Solana (SOL) has rallied over 12% in the past seven days, driven by recent spot Solana exchange-traded fund (ETF) filings by VanEck, a leading American investment management firm. SOL climbed from a low of $134.76 on June 27th to $151.15 the next day before retracing slightly.

Following VanEck’s lead, 21Shares, a Swiss-based crypto-native financial institution, also filed for a spot Solana ETF last Friday. Kaiko Research, a leading crypto analytics platform, attributed SOL’s recent rebound to these filings.

According to Kaiko, the ETF filings temporarily boosted market sentiment, which had been dampened by fears of a broad selloff due to Mt. Gox repayments. Further analysis by the firm revealed that SOL’s cumulative volume delta (CVD), a measure of net buying and selling, registered a net positive of $29 million over the past week.

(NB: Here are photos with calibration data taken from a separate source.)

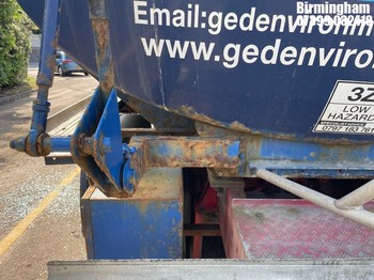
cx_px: 187
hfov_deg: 67.3
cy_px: 140
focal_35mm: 26
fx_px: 281
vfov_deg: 53.0
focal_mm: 4.2
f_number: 1.6
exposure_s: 1/387
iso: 32
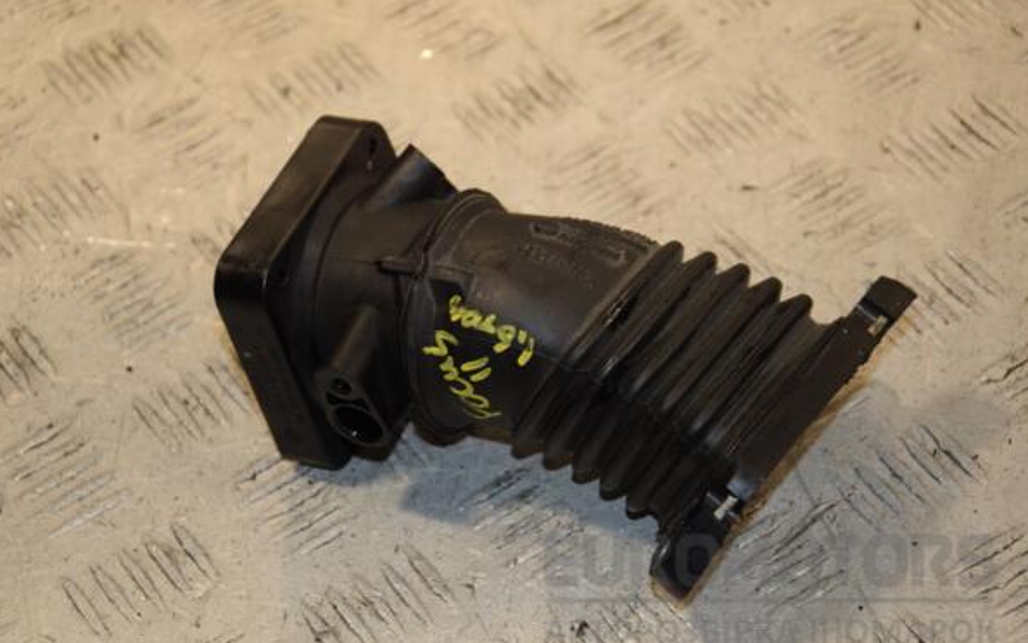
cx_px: 511
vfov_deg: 12.1
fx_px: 3026
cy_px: 330
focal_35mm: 108
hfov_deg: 19.3
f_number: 6.3
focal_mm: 70
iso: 800
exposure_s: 1/200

A SOL CVD chart shared by Kaiko in its report indicated a surge in spot buying on Coinbase over the past weekend, contributing significantly to SOL’s positive CVD. However, the research platform noted a limitation in the overall market impact of the SOL ETF filings. The firm compared the recent market outcome to the situation in March when asset management firms filed for spot Ethereum ETFs.

Kaiko highlighted that the ETH to SOL ratio dropped sharply in March, suggesting that SOL outperformed ETH. However, this trend reversed after U.S. regulators approved the Ethereum ETFs. Kaiko revealed that the ratio has remained flat recently, showing no reaction to the recent SOL ETF filings.

Beyond SOL and ETH, Kaiko observed a limited impact on derivative markets from the SOL ETF news. The reaction was short-lived, unlike the sustained response in the spot markets.